The call for witnesses triggered moments of chaos on the Senate floor, with leaders hitting the pause button on the trial so they can figure out the next steps in the process.

Trump, who left office on January 20, is the first US president to be impeached twice and the first to face trial after leaving office. If convicted, the Senate could then vote to bar him from running for office again.

In arguments this week, Democratic members of the House of Representatives showed videos and shared tweets they said made clear Trump had set the stage for the violence by falsely claiming the election results were fraudulent and egging on his supporters with his rhetoric long before Jan. 6.

They said he summoned the mob to Washington, gave the crowd its marching orders and did nothing to stop the violence as it played out on television. His one request to act peacefully did not absolve him, they said.

"You rob the bank, and on the way out the door you yell, 'Respect private property!' That's not a defence to robbing the bank," said Democratic Representative Jamie Raskin.

The Democrats are unlikely to gain a conviction, as few Republican senators have come out against Trump, who remains popular among Republican voters.

Trump's team played a roughly 10-minute video showing prominent Democrats using the word "fight" in political speeches.

"You didn't do anything wrong," Trump lawyer David Schoen said, addressing Democrats. "It's a word people use, but please stop the hypocrisy."

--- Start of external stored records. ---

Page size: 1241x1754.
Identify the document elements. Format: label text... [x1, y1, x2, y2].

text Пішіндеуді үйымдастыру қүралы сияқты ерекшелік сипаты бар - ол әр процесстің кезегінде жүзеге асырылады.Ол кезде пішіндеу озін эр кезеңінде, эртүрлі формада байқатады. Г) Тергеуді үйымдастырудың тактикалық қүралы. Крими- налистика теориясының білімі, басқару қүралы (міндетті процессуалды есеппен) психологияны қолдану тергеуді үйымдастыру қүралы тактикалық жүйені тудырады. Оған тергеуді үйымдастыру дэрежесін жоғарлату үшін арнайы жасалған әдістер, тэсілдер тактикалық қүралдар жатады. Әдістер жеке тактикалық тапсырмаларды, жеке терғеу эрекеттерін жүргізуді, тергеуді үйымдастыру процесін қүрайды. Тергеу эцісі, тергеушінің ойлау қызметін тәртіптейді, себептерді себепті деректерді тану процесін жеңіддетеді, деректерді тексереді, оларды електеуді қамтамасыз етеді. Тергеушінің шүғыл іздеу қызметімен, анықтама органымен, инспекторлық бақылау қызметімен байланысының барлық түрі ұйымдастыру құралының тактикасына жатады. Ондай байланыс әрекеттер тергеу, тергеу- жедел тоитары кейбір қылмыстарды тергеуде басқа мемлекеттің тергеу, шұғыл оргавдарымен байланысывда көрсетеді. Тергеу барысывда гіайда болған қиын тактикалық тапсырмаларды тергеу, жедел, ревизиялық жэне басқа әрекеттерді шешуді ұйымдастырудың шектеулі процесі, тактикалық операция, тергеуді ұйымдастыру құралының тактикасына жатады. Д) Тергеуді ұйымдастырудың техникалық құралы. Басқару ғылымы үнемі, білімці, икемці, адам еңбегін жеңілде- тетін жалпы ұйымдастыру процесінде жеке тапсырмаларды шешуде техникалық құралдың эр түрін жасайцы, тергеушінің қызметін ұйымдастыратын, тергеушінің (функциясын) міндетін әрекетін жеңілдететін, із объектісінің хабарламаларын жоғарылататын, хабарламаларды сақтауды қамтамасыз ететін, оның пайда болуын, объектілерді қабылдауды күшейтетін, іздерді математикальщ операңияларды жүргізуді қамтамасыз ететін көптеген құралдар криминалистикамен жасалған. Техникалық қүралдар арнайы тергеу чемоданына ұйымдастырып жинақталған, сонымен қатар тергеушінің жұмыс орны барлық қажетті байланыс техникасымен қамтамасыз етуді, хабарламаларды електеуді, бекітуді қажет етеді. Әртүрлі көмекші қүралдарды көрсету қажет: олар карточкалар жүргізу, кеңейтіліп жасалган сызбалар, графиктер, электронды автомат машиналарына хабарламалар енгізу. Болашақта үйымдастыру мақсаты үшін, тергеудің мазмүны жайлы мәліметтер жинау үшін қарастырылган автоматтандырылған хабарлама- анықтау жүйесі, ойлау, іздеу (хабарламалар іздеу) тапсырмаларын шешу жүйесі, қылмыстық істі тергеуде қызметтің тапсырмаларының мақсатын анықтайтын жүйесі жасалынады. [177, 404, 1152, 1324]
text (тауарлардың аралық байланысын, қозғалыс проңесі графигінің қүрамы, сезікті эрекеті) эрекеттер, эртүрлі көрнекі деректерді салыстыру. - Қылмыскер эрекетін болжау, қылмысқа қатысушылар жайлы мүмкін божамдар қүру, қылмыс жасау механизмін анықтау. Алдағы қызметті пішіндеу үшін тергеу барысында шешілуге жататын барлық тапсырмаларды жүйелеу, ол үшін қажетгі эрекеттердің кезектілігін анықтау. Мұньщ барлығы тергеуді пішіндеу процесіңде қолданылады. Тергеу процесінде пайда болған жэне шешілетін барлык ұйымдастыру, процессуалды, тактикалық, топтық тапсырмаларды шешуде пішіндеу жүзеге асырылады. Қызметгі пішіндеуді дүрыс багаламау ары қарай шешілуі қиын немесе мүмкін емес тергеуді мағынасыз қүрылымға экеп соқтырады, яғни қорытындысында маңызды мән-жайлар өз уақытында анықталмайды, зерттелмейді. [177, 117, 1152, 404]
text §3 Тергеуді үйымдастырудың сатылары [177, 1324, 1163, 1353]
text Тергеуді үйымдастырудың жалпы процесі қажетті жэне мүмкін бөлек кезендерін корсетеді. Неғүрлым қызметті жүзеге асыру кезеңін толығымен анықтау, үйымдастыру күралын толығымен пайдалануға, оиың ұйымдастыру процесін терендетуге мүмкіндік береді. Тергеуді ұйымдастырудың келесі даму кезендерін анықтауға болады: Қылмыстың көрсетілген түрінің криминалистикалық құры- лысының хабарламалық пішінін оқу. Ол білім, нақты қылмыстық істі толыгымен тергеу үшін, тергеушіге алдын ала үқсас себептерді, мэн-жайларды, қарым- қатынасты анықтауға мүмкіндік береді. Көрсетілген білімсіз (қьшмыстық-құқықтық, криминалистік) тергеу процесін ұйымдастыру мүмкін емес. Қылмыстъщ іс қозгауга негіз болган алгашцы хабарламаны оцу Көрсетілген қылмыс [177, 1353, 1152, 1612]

Trump's defence team also portrayed the impeachment trial as little more than the result of a political witch hunt by Democrats who had been trying to get Trump for four years.

Senators sought to confirm whether Trump knew Vice President Mike Pence, who was presiding over the certification, was endangered by the Capitol attack when he sent a Twitter message criticizing him.

Republican Senator Tommy Tuberville said he had told Trump over the phone that Pence had already been evacuated from the Senate for his safety.

Conviction unlikely

The Democratic-controlled House impeached Trump on January 13. Conviction in the 100-member Senate requires a two-thirds majority, which means at least 17 Republicans would have to defy the former president.

"I'm anxious to see what my Republican friends do," Biden told reporters at the White House on Friday.

Van der Veen said there was a double standard at the heart of the prosecution's case, arguing that some Democrats had "encouraged and endorsed" violence that erupted at some anti-racism protests across the United States last summer without facing any legal consequences.

"They have clearly demonstrated that their opposition to mobs and their view of using the National Guard depends upon their political views," said van der Veen, a last-minute addition to the defence team who sued Trump in August in a separate case about mail voting.

On Tuesday, the Senate voted largely along party lines that the impeachment trial was constitutional even though Trump's term ended on January 20. Six Republican senators sided with Democrats.

If Trump is acquitted, the Senate could decide to censure him or even vote to bar him from holding public office again. Asked on Thursday about pursuing the latter option, Senate Majority Leader Chuck Schumer said that decision would have to wait until the end of the trial.

Senator John Thune, the No. 2 Republican in the chamber, indicated that a censure motion could be in the cards.

"I've seen a couple of resolutions at least that I think could attract some support," Thune told reporters. He added that he did not think an effort to bar Trump from holding office again under the 14th Amendment would go anywhere.

Neither side has so far announced an intention to call witnesses, leaving senators on track for final arguments and a vote as soon as Saturday.

Trump is the first US president to be impeached twice and the first to face trial after leaving office. His first impeachment trial, which stemmed from his efforts to pressure Ukraine to investigate Biden, ended in an acquittal a year ago in what was then a Republican-controlled Senate.